Work request = Give the entries again exactly; drop the pictures.

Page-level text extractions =

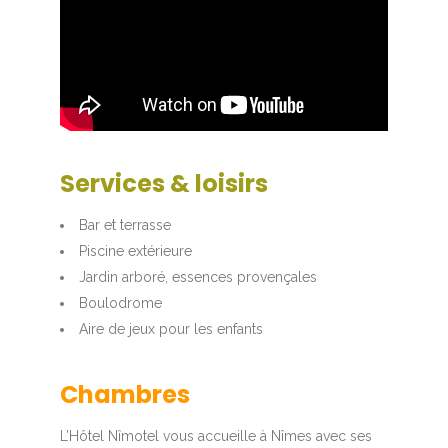
Services & loisirs
Bar et terrasse
Piscine extérieure
Jardin arboré, essences provençales
Boulodrome
Aire de jeux pour les enfants
Chambres
L’Hôtel Nîmotel vous accueille à Nîmes avec ses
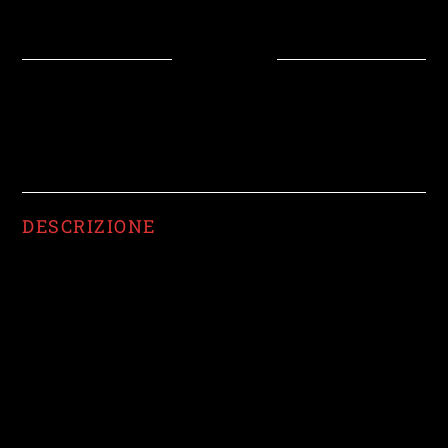
DESCRIZIONE
INFORMAZIONI AGGIUNTIVE
RECENSIONI (0)
DESCRIZIONE
Una nostra selezione di provenienza polacca dalle regioni di
Varmia e Masuria.
Una selezione in costola a taglio tomahawk.tomahawk
PRODOTTI CORRELATI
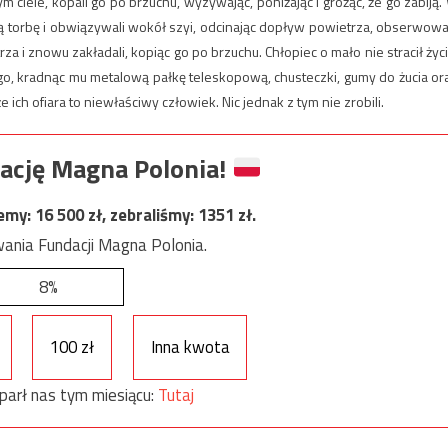
ym ciele, kopali go po brzuchu, wyzywając, poniżając i grożąc, że go zabiją.
wą torbę i obwiązywali wokół szyi, odcinając dopływ powietrza, obserwowal
rza i znowu zakładali, kopiąc go po brzuchu. Chłopiec o mało nie stracił życi
go, kradnąc mu metalową pałkę teleskopową, chusteczki, gumy do żucia or
że ich ofiara to niewłaściwy człowiek. Nic jednak z tym nie zrobili.
ację Magna Polonia!
jemy:
16 500
zł, zebraliśmy:
1351
zł.
ania Fundacji Magna Polonia.
8%
100 zł
Inna kwota
parł nas tym miesiącu:
Tutaj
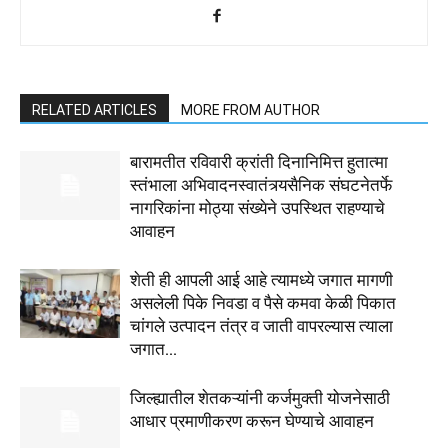
RELATED ARTICLES
MORE FROM AUTHOR
बारामतीत रविवारी क्रांती दिनानिमित्त हुतात्मा
स्तंभाला अभिवादनस्वातंत्र्यसैनिक संघटनेतर्फे
नागरिकांना मोठ्या संख्येने उपस्थित राहण्याचे
आवाहन
शेती ही आपली आई आहे त्यामध्ये जगात मागणी
असलेली पिके निवडा व पैसे कमवा केळी पिकात
चांगले उत्पादन तंत्र व जाती वापरल्यास त्याला
जगात...
जिल्ह्यातील शेतकऱ्यांनी कर्जमुक्ती योजनेसाठी
आधार प्रमाणीकरण करून घेण्याचे आवाहन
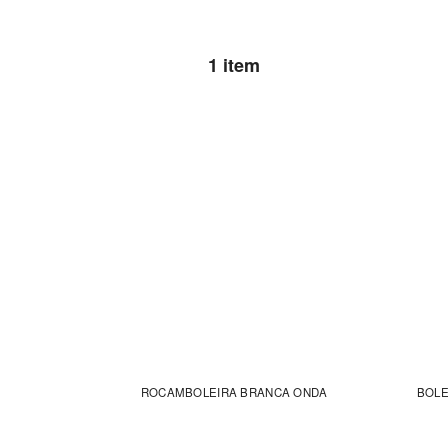
1 item
ROCAMBOLEIRA BRANCA ONDA
BOLE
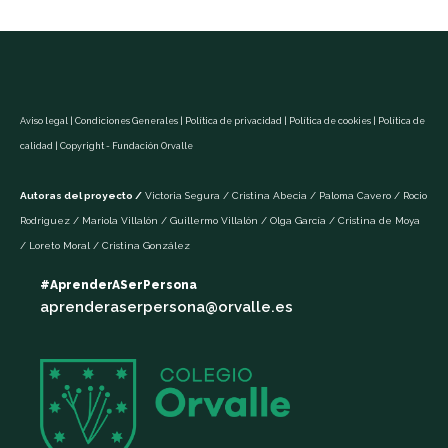
Aviso legal | Condiciones Generales | Política de privacidad | Política de cookies | Política de
calidad | Copyright - Fundación Orvalle
Autoras del proyecto /
Victoria Segura / Cristina Abecia / Paloma Cavero / Rocio
Rodriguez / Mariola Villalón / Guillermo Villalón / Olga García / Cristina de Moya
/ Loreto Moral / Cristina González
#AprenderASerPersona
aprenderaserpersona@orvalle.es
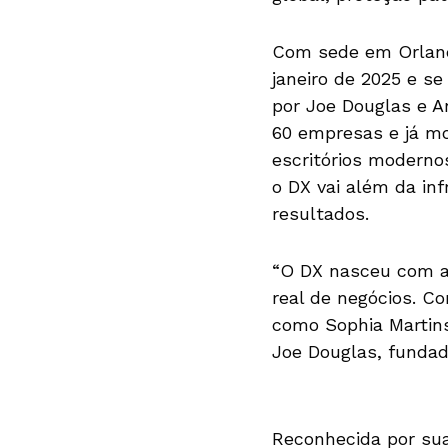
Com sede em Orlando
janeiro de 2025 e s
por Joe Douglas e A
60 empresas e já m
escritórios modernos
o DX vai além da in
resultados.
“O DX nasceu com a 
real de negócios. C
como Sophia Martins
Joe Douglas, fundad
Reconhecida por sua 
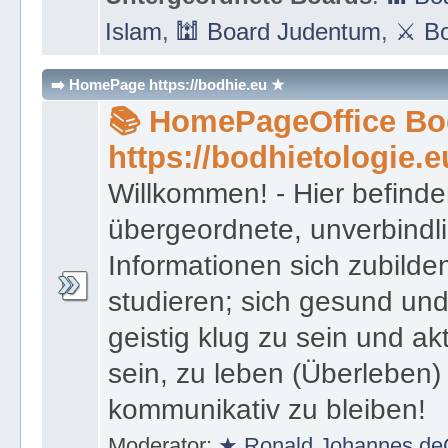
Islam
,
🕍 Board Judentum
,
⚔ Bo
➡️ HomePage https://bodhie.eu ★
📚 HomePageOffice Bod
https://bodhietologie.e
Willkommen! - Hier befinde
übergeordnete, unverbindl
Informationen sich zubilde
studieren; sich gesund und
geistig klug zu sein und akt
sein, zu leben (Überleben) 
kommunikativ zu bleiben!
Moderator:
★ Ronald Johannes de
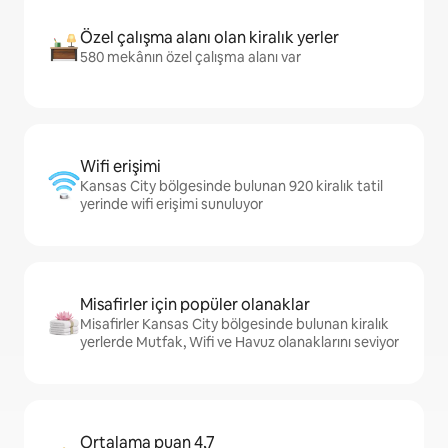
Özel çalışma alanı olan kiralık yerler
580 mekânın özel çalışma alanı var
Wifi erişimi
Kansas City bölgesinde bulunan 920 kiralık tatil
yerinde wifi erişimi sunuluyor
Misafirler için popüler olanaklar
Misafirler Kansas City bölgesinde bulunan kiralık
yerlerde Mutfak, Wifi ve Havuz olanaklarını seviyor
Ortalama puan 4,7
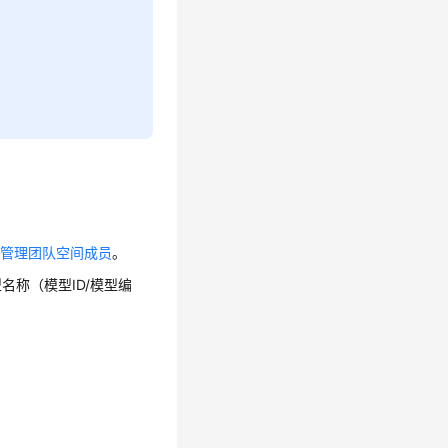
考
管理团队空间成员
。
名称（模型ID/模型编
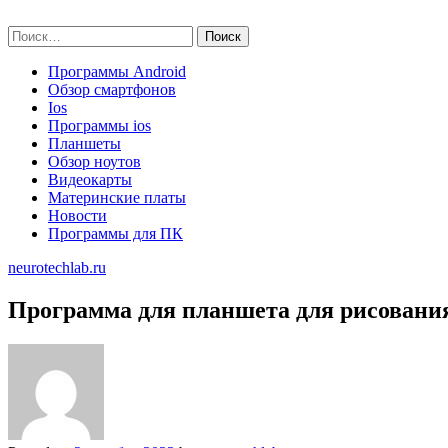
Skip
neurotechlab.ru
to
Найти:
content
Программы Android
Обзор смартфонов
Ios
Программы ios
Планшеты
Обзор ноутов
Видеокарты
Материнские платы
Новости
Программы для ПК
neurotechlab.ru
Программа для планшета для рисования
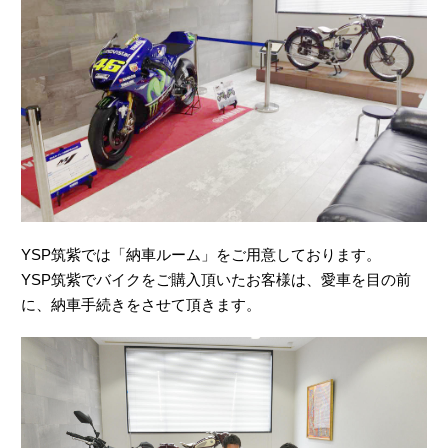
YSP筑紫では「納車ルーム」をご用意しております。
YSP筑紫でバイクをご購入頂いたお客様は、愛車を目の前
に、納車手続きをさせて頂きます。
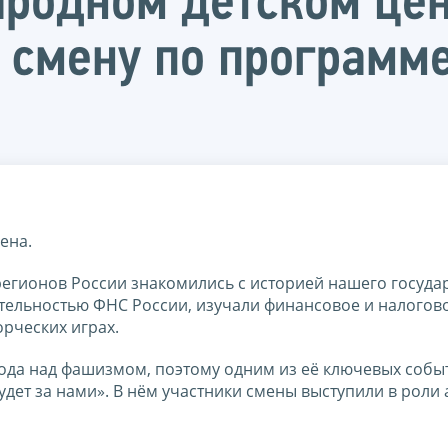
родном детском цен
 смену по программ
ена.
 регионов России знакомились с историей нашего государ
тельностью ФНС России, изучали финансовое и налогов
орческих играх.
ода над фашизмом, поэтому одним из её ключевых собы
удет за нами». В нём участники смены выступили в роли 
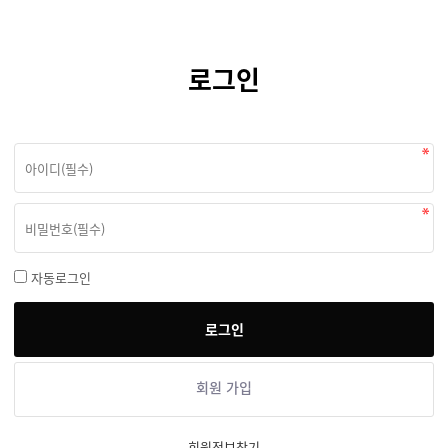
로그인
자동로그인
회원 가입
회원정보찾기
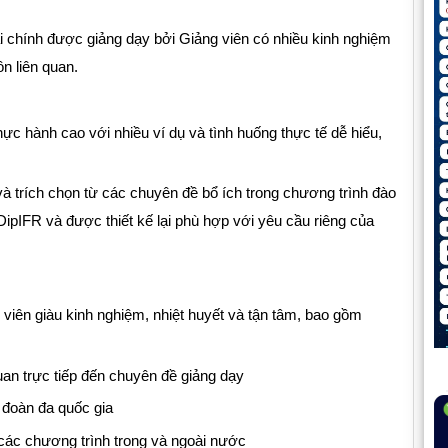
 chính được giảng dạy bởi Giảng viên có nhiều kinh nghiệm
n liên quan.
hực hành cao với nhiều ví dụ và tình huống thực tế dễ hiểu,
à trích chọn từ các chuyên đề bổ ích trong chương trình đào
pIFR và được thiết kế lại phù hợp với yêu cầu riêng của
 viên giàu kinh nghiệm, nhiệt huyết và tận tâm, bao gồm
uan trực tiếp đến chuyên đề giảng dạy
p đoàn đa quốc gia
các chương trình trong và ngoài nước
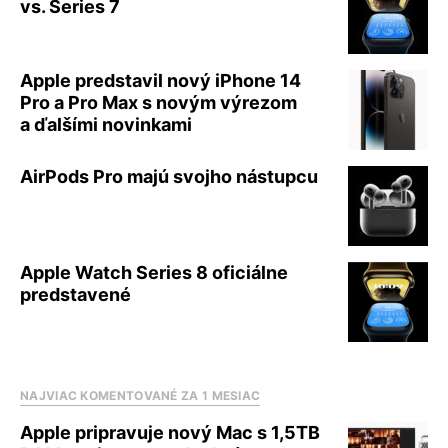
vs. Series 7
Apple predstavil nový iPhone 14
Pro a Pro Max s novým výrezom
a ďalšími novinkami
AirPods Pro majú svojho nástupcu
Apple Watch Series 8 oficiálne
predstavené
NAJVIAC KOMENTOVANÉ ZA 1 MESIAC
Apple pripravuje nový Mac s 1,5TB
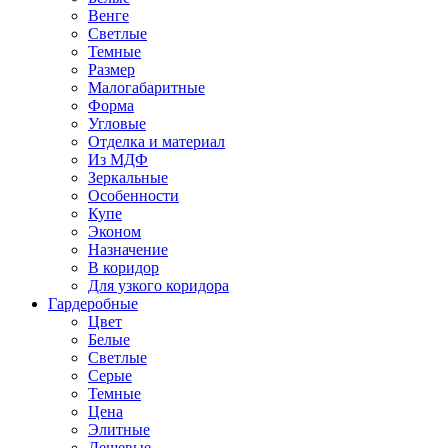
Венге
Светлые
Темные
Размер
Малогабаритные
Форма
Угловые
Отделка и материал
Из МДФ
Зеркальные
Особенности
Купе
Эконом
Назначение
В коридор
Для узкого коридора
Гардеробные
Цвет
Белые
Светлые
Серые
Темные
Цена
Элитные
Дешевые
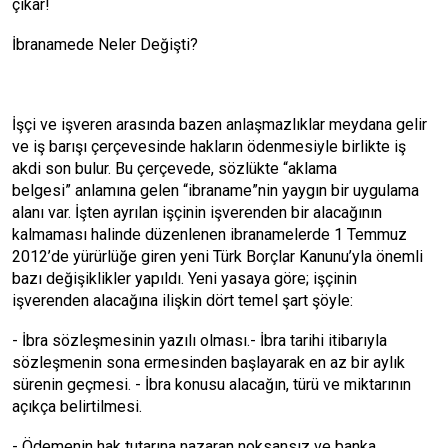
çıkar!
İbranamede Neler Değişti?
İşçi ve işveren arasında bazen anlaşmazlıklar meydana gelir
ve iş barışı çerçevesinde hakların ödenmesiyle birlikte iş
akdi son bulur. Bu çerçevede, sözlükte “aklama
belgesi” anlamına gelen “ibraname”nin yaygın bir uygulama
alanı var. İşten ayrılan işçinin işverenden bir alacağının
kalmaması halinde düzenlenen ibranamelerde 1 Temmuz
2012’de yürürlüğe giren yeni Türk Borçlar Kanunu’yla önemli
bazı değişiklikler yapıldı. Yeni yasaya göre; işçinin
işverenden alacağına ilişkin dört temel şart şöyle:
- İbra sözleşmesinin yazılı olması.- İbra tarihi itibarıyla
sözleşmenin sona ermesinden başlayarak en az bir aylık
sürenin geçmesi. - İbra konusu alacağın, türü ve miktarının
açıkça belirtilmesi.
- Ödemenin hak tutarına nazaran noksansız ve banka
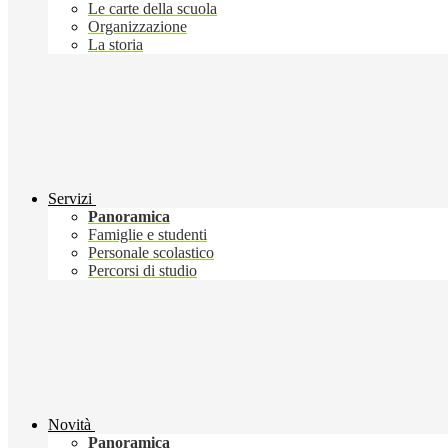
Le carte della scuola
Organizzazione
La storia
Servizi
Panoramica
Famiglie e studenti
Personale scolastico
Percorsi di studio
Novità
Panoramica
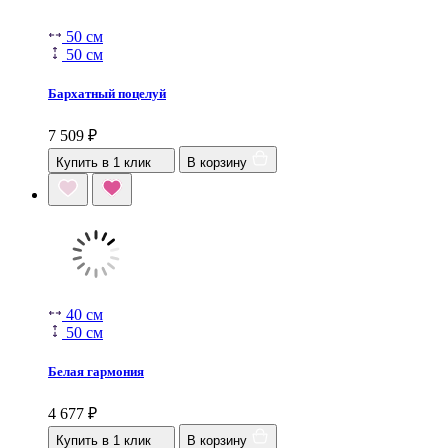
50 см
50 см
Бархатный поцелуй
7 509
₽
Купить в 1 клик
В корзину
40 см
50 см
Белая гармония
4 677
₽
Купить в 1 клик
В корзину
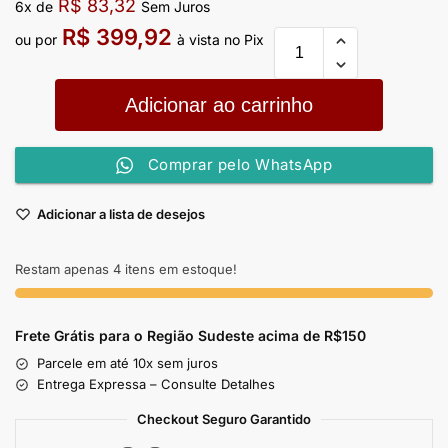
R$
83,32
6x de
Sem Juros
R$
399,92
ou por
à vista no Pix
Adicionar ao carrinho
Comprar pelo WhatsApp
Adicionar a lista de desejos
Restam apenas 4 itens em estoque!
Frete Grátis para o Região Sudeste
acima de R$150
Parcele em até 10x sem juros
Entrega Expressa – Consulte Detalhes
Checkout Seguro Garantido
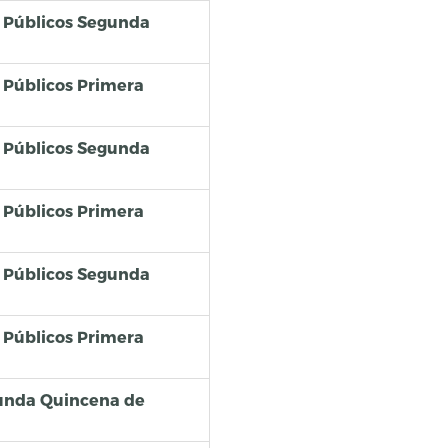
os Públicos Segunda
s Públicos Primera
os Públicos Segunda
s Públicos Primera
os Públicos Segunda
s Públicos Primera
egunda Quincena de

Exercise solution =
Services & loisirs
Bar et terrasse
Piscine extérieure
Jardin arboré, essences provençales
Boulodrome
Aire de jeux pour les enfants
Chambres
L’Hôtel Nîmotel vous accueille à Nîmes avec ses
DESCRIZIONE
INFORMAZIONI AGGIUNTIVE
RECENSIONI (0)
DESCRIZIONE
Una nostra selezione di provenienza polacca dalle regioni di
Varmia e Masuria.
Una selezione in costola a taglio tomahawk.tomahawk
PRODOTTI CORRELATI
ym ciele, kopali go po brzuchu, wyzywając, poniżając i grożąc, że go zabiją.
wą torbę i obwiązywali wokół szyi, odcinając dopływ powietrza, obserwowal
rza i znowu zakładali, kopiąc go po brzuchu. Chłopiec o mało nie stracił życi
go, kradnąc mu metalową pałkę teleskopową, chusteczki, gumy do żucia or
że ich ofiara to niewłaściwy człowiek. Nic jednak z tym nie zrobili.
ację Magna Polonia!
jemy:
16 500
zł, zebraliśmy:
1351
zł.
ania Fundacji Magna Polonia.
8%
100 zł
Inna kwota
parł nas tym miesiącu:
Tutaj
RELATED ARTICLES
MORE FROM AUTHOR
बारामतीत रविवारी क्रांती दिनानिमित्त हुतात्मा
स्तंभाला अभिवादनस्वातंत्र्यसैनिक संघटनेतर्फे
नागरिकांना मोठ्या संख्येने उपस्थित राहण्याचे
आवाहन
शेती ही आपली आई आहे त्यामध्ये जगात मागणी
असलेली पिके निवडा व पैसे कमवा केळी पिकात
चांगले उत्पादन तंत्र व जाती वापरल्यास त्याला
जगात...
जिल्ह्यातील शेतकऱ्यांनी कर्जमुक्ती योजनेसाठी
आधार प्रमाणीकरण करून घेण्याचे आवाहन
1 item
ROCAMBOLEIRA BRANCA ONDA
BOLE
Aviso legal | Condiciones Generales | Política de privacidad | Política de cookies | Política de
calidad | Copyright - Fundación Orvalle
Autoras del proyecto /
Victoria Segura / Cristina Abecia / Paloma Cavero / Rocio
Rodriguez / Mariola Villalón / Guillermo Villalón / Olga García / Cristina de Moya
/ Loreto Moral / Cristina González
#AprenderASerPersona
aprenderaserpersona@orvalle.es
Com sede em Orlando
janeiro de 2025 e s
por Joe Douglas e A
60 empresas e já m
escritórios modernos
o DX vai além da in
resultados.
“O DX nasceu com a 
real de negócios. C
como Sophia Martins
Joe Douglas, fundad
Reconhecida por sua 
Islam
,
🕍 Board Judentum
,
⚔ Bo
➡️ HomePage https://bodhie.eu ★
📚 HomePageOffice Bod
https://bodhietologie.e
Willkommen! - Hier befinde
übergeordnete, unverbindl
Informationen sich zubilde
studieren; sich gesund und
geistig klug zu sein und akt
sein, zu leben (Überleben) 
kommunikativ zu bleiben!
Moderator:
★ Ronald Johannes de
Özel çalışma alanı olan kiralık yerler
580 mekânın özel çalışma alanı var
Wifi erişimi
Kansas City bölgesinde bulunan 920 kiralık tatil
yerinde wifi erişimi sunuluyor
Misafirler için popüler olanaklar
Misafirler Kansas City bölgesinde bulunan kiralık
yerlerde Mutfak, Wifi ve Havuz olanaklarını seviyor
Ortalama puan 4,7
考
管理团队空间成员
。
名称（模型ID/模型编
Skip
neurotechlab.ru
to
Найти:
content
Программы Android
Обзор смартфонов
Ios
Программы ios
Планшеты
Обзор ноутов
Видеокарты
Материнские платы
Новости
Программы для ПК
neurotechlab.ru
Программа для планшета для рисования
YSP筑紫では「納車ルーム」をご用意しております。
YSP筑紫でバイクをご購入頂いたお客様は、愛車を目の前
に、納車手続きをさせて頂きます。
родном детском цен
 смену по программ
ена.
 регионов России знакомились с историей нашего государ
тельностью ФНС России, изучали финансовое и налогов
орческих играх.
ода над фашизмом, поэтому одним из её ключевых собы
удет за нами». В нём участники смены выступили в роли 
로그인
자동로그인
회원 가입
회원정보찾기
 chính được giảng dạy bởi Giảng viên có nhiều kinh nghiệm
n liên quan.
hực hành cao với nhiều ví dụ và tình huống thực tế dễ hiểu,
à trích chọn từ các chuyên đề bổ ích trong chương trình đào
pIFR và được thiết kế lại phù hợp với yêu cầu riêng của
 viên giàu kinh nghiệm, nhiệt huyết và tận tâm, bao gồm
uan trực tiếp đến chuyên đề giảng dạy
p đoàn đa quốc gia
các chương trình trong và ngoài nước
vs. Series 7
Apple predstavil nový iPhone 14
Pro a Pro Max s novým výrezom
a ďalšími novinkami
AirPods Pro majú svojho nástupcu
Apple Watch Series 8 oficiálne
predstavené
NAJVIAC KOMENTOVANÉ ZA 1 MESIAC
Apple pripravuje nový Mac s 1,5TB
Венге
Светлые
Темные
Размер
Малогабаритные
Форма
Угловые
Отделка и материал
Из МДФ
Зеркальные
Особенности
Купе
Эконом
Назначение
В коридор
Для узкого коридора
Гардеробные
Цвет
Белые
Светлые
Серые
Темные
Цена
Элитные
Дешевые
çıkar!
İbranamede Neler Değişti?
İşçi ve işveren arasında bazen anlaşmazlıklar meydana gelir
ve iş barışı çerçevesinde hakların ödenmesiyle birlikte iş
akdi son bulur. Bu çerçevede, sözlükte “aklama
belgesi” anlamına gelen “ibraname”nin yaygın bir uygulama
alanı var. İşten ayrılan işçinin işverenden bir alacağının
kalmaması halinde düzenlenen ibranamelerde 1 Temmuz
2012’de yürürlüğe giren yeni Türk Borçlar Kanunu’yla önemli
bazı değişiklikler yapıldı. Yeni yasaya göre; işçinin
işverenden alacağına ilişkin dört temel şart şöyle:
- İbra sözleşmesinin yazılı olması.- İbra tarihi itibarıyla
sözleşmenin sona ermesinden başlayarak en az bir aylık
sürenin geçmesi. - İbra konusu alacağın, türü ve miktarının
açıkça belirtilmesi.
- Ödemenin hak tutarına nazaran noksansız ve banka
Le carte della scuola
Organizzazione
La storia
Servizi
Panoramica
Famiglie e studenti
Personale scolastico
Percorsi di studio
Novità
Panoramica
50 см
50 см
Бархатный поцелуй
7 509
₽
Купить в 1 клик
В корзину
40 см
50 см
Белая гармония
4 677
₽
Купить в 1 клик
В корзину
R$
83,32
6x de
Sem Juros
R$
399,92
ou por
à vista no Pix
Adicionar ao carrinho
Comprar pelo WhatsApp
Adicionar a lista de desejos
Restam apenas 4 itens em estoque!
Frete Grátis para o Região Sudeste
acima de R$150
Parcele em até 10x sem juros
Entrega Expressa – Consulte Detalhes
Checkout Seguro Garantido
os Públicos Segunda
s Públicos Primera
os Públicos Segunda
s Públicos Primera
os Públicos Segunda
s Públicos Primera
egunda Quincena de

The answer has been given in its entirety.